This video series from Wales is about the new opera In Parenthesis.
By David Nicholson in Britain:
Superb commemoration of Somme slaughter
Thursday 19th May 2016
Millennium Centre, Cardiff
NEW operas are rare events and even rarer are ones that are as good as In Parenthesis.
Iain Bell’s moving and visceral new opera about the great war, based on Welsh poet David Jones’s epic poem, is an ambitious project, with WNO director David Pountney, Emma Jenkins and David Antrobus’s libretto combining to brilliant effect with Bell’s music.
Through the eyes of tenor Andrew Bidlack’s Private John Ball, we watch a band of Welsh soldiers embark for France, journey to the horror of the trenches and perish in the final bloody battle at Mametz Wood.
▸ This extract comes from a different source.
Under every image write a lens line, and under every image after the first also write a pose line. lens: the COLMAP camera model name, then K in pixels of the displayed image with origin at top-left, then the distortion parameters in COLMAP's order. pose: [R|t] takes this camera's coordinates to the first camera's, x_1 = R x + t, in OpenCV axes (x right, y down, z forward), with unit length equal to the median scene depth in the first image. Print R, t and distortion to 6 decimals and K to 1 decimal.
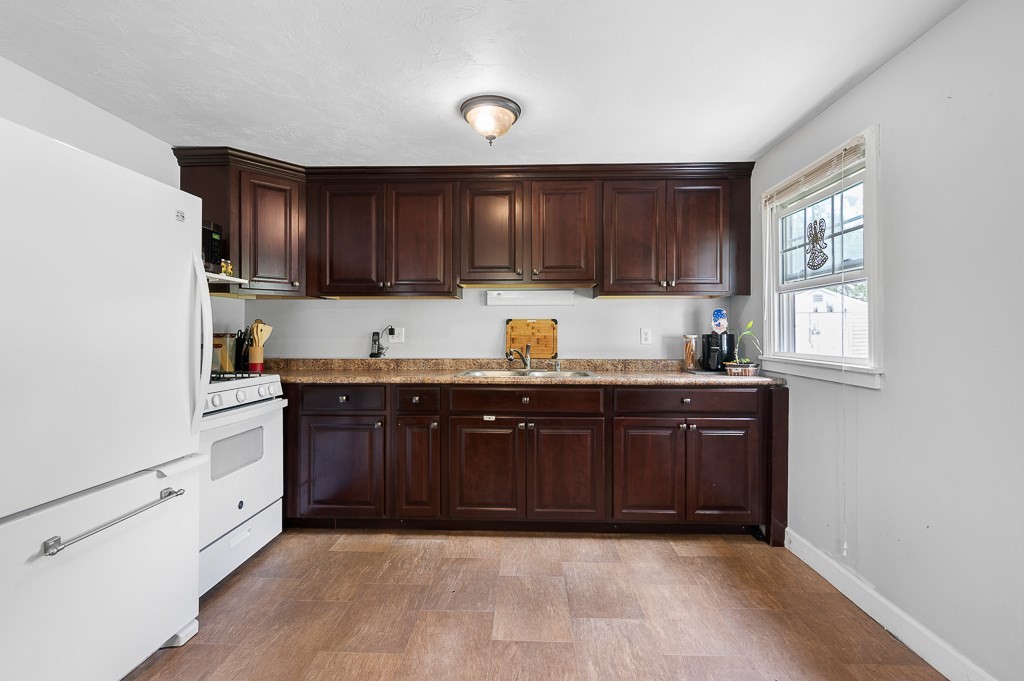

Under the assured direction of David Pountney, aided by set designer Robert Innes Hopkins, this is a brilliantly staged production that captures the terror and claustrophobic atmosphere of a troop ship and the trenches of northern France.
But, as ever with the WNO, it is the sublime choral singing that pulls all the strands together. They are a perfect match for the drama of the reckless death of young men, in which Mark Le Brocq as a convincingly gruff sergeant and George Humphreys as a sensitive and caring young lieutenant take the acting honours.
The cafe scene before the men move off to the Somme is a thrilling highlight as the brilliant Welsh song Sosban Fach is sung with all the power at the disposal of the WNO.
The mythic return to the earth of the slaughtered band of Royal Welsh Fusiliers is touchingly realised by the nymphs who haunt Mametz Wood.
It’s a superb rendition by the women’s chorus who, dressed in an abundance of foliage and twigs, return the torn and bloodied bodies of Ball’s fallen comrades to the earth. Their heavenly singing moved many of the opening night audience to tears.
In Parenthesis ticks every box when it comes to music, acting and production values, though whether Bell’s opera will still be performed in years to come is the real acid test.
But this is a production to go and see now. As a sensitive, moving and visceral portrayal of the horror of war, it is a superb evening of pure theatre.
At the Millennium Centre until June 3, then tours until July 1, box office: wno.org.uk.